[Saved data entries]
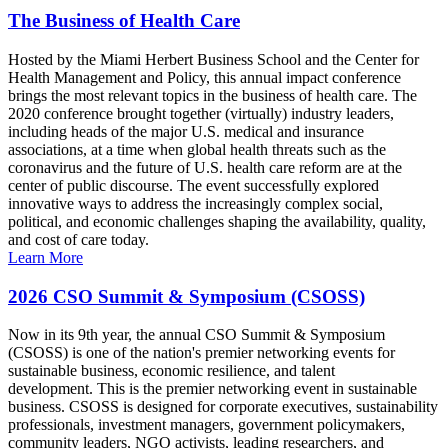
The Business of Health Care
Hosted by the Miami Herbert Business School and the Center for
Health Management and Policy, this annual impact conference
brings the most relevant topics in the business of health care. The
2020 conference brought together (virtually) industry leaders,
including heads of the major U.S. medical and insurance
associations, at a time when global health threats such as the
coronavirus and the future of U.S. health care reform are at the
center of public discourse. The event successfully explored
innovative ways to address the increasingly complex social,
political, and economic challenges shaping the availability, quality,
and cost of care today.
Learn More
2026 CSO Summit & Symposium (CSOSS)
Now in its 9th year, the annual CSO Summit & Symposium
(CSOSS) is one of the nation's premier networking events for
sustainable business, economic resilience, and talent
development. This is the premier networking event in sustainable
business. CSOSS is designed for corporate executives, sustainability
professionals, investment managers, government policymakers,
community leaders, NGO activists, leading researchers, and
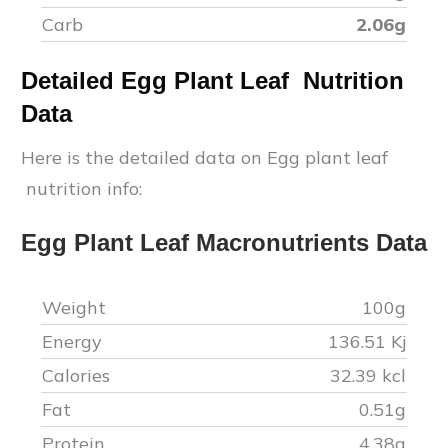
Carb
2.06
g
Detailed
Egg Plant Leaf
Nutrition
Data
Here is the detailed data on
Egg plant leaf
nutrition info:
Egg Plant Leaf
Macronutrients Data
Weight
100g
Energy
136.51
Kj
Calories
32.39
kcl
Fat
0.51
g
Protein
4.38
g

### Work to complete
Wherever the string "CSOSS" appears in a line of the records above, copy that line.

### Output of the task
2026 CSO Summit & Symposium (CSOSS)
(CSOSS) is one of the nation's premier networking events for
business. CSOSS is designed for corporate executives, sustainability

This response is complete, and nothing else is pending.